Synonyms for the disease are cerebral lipidosis, cerebromacular degeneration, amaurotic idiocy, and familial amaurotic idiocy. Domestic medicine also includes amaurotic congenital idiocy to types of amaurotic idiocy.
Lipofuscinosis and its waxy forms
One of the diseases of the group of cerebral sphingolipidoses is lipofuscinosis. This is the name given to the pathological cumulation of the fat-containing pigment. Waxy lipofuscinoses (ceroid, ceroid-lipofuscinosis) are especially important from the clinical point of view. This is a neuronal group of diseases with different types of inheritance but with obligatory pigment accumulation (these diseases are also referred to the group of cerebral sphingolipidoses).
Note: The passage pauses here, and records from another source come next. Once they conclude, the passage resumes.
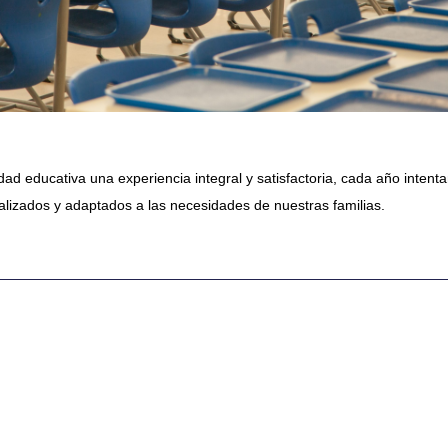
d educativa una experiencia integral y satisfactoria, cada año intent
alizados y adaptados a las necesidades de nuestras familias.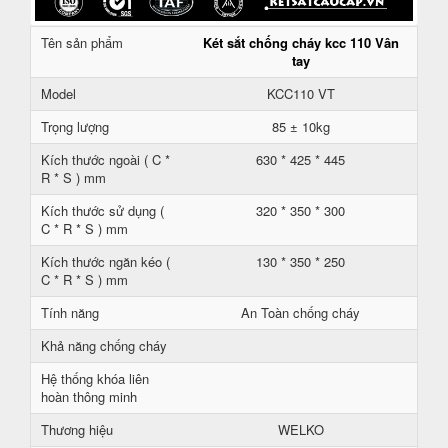
Tên sản phẩm
Két sắt chống cháy kcc 110 Vân
tay
Model
KCC110 VT
Trọng lượng
85 ± 10kg
Kích thước ngoài ( C *
630 * 425 * 445
R * S ) mm
Kích thước sử dụng (
320 * 350 * 300
C * R * S ) mm
Kích thước ngăn kéo (
130 * 350 * 250
C * R * S ) mm
Tính năng
An Toàn chống cháy
Khả năng chống cháy
Hệ thống khóa liên
hoàn thông minh
Thương hiệu
WELKO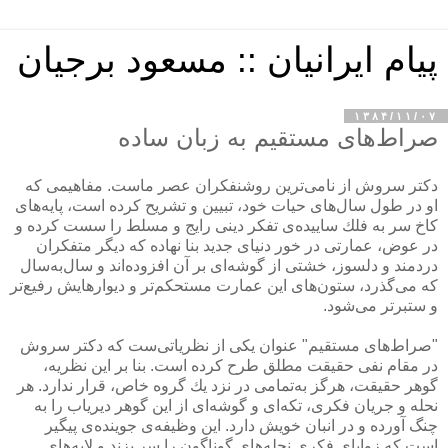
پیام ایرانیان :: مسعود برجیان
۱۳۸۴/۱۱/۰۷
صراط‌های مستقیم به زبان ساده
دكتر سروش از نامی‌ترین روشنفكران عصر ماست. مفاهیمی كه
او در طول سال‌های حیات خود، تبیین و تشریح كرده است،‌ پایه‌های
كاخ سر به فلك ساییده‌ی تفكر دینی رایج و مسلط را سست كرده و
در عوض، عمارتی در خور دنیای جدید بنا نهاده كه دیگر متفكران
دردمند و دلسوز، خشتی از گوشه‌ای بر آن افزوده‌اند و سال‌به‌سال
كه می‌گذرد، ستون‌های این عمارت مستحكم‌تر و دیوارهایش رفیع‌تر
و ستبرتر می‌شود.
"صراط‌های مستقیم" عنوان یكی از نظریاتی‌ست كه دكتر سروش
در مقام نفی حقیقت مطلق طرح كرده است. بنا بر این نظریه،
گوهر حقیقت، هرگز به‌تمامی در نزد یك گروه خاص، قرار ندارد. هر
نحله و جریان فكری، تكه‌ای و گوشه‌ای از این گوهر دیریاب را به
چنگ آورده و در انبان خویش دارد. این وظیفه‌ی جوینده‌ی پیگیر
است كه زوایای فكری نحله‌های گوناگون را سر بزند و لایه‌های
These pathologies belong to the group of lysosomal accumulation diseases. Symptoms of the diseases are caused by excessive accumulation of lipofuscin pigment in the lysosomes of nerve cells and many other tissues of the body, including the liver, spleen, myocardium, and kidneys.
Affiliation with leptin
Affiliation with leptin is explained by the close proximity of the centers of fat metabolism and metabolic disturbances to the centers of eating behavior. The control of fat metabolism is multilevel, involving both gene mutations with autosomal dominant inheritance and impaired adipose tissue hormone perception with the development of leptin resistance. Of course, leptin plays an insignificant role in this variant, but one cannot ignore its possible intersection with lysosomal neurons.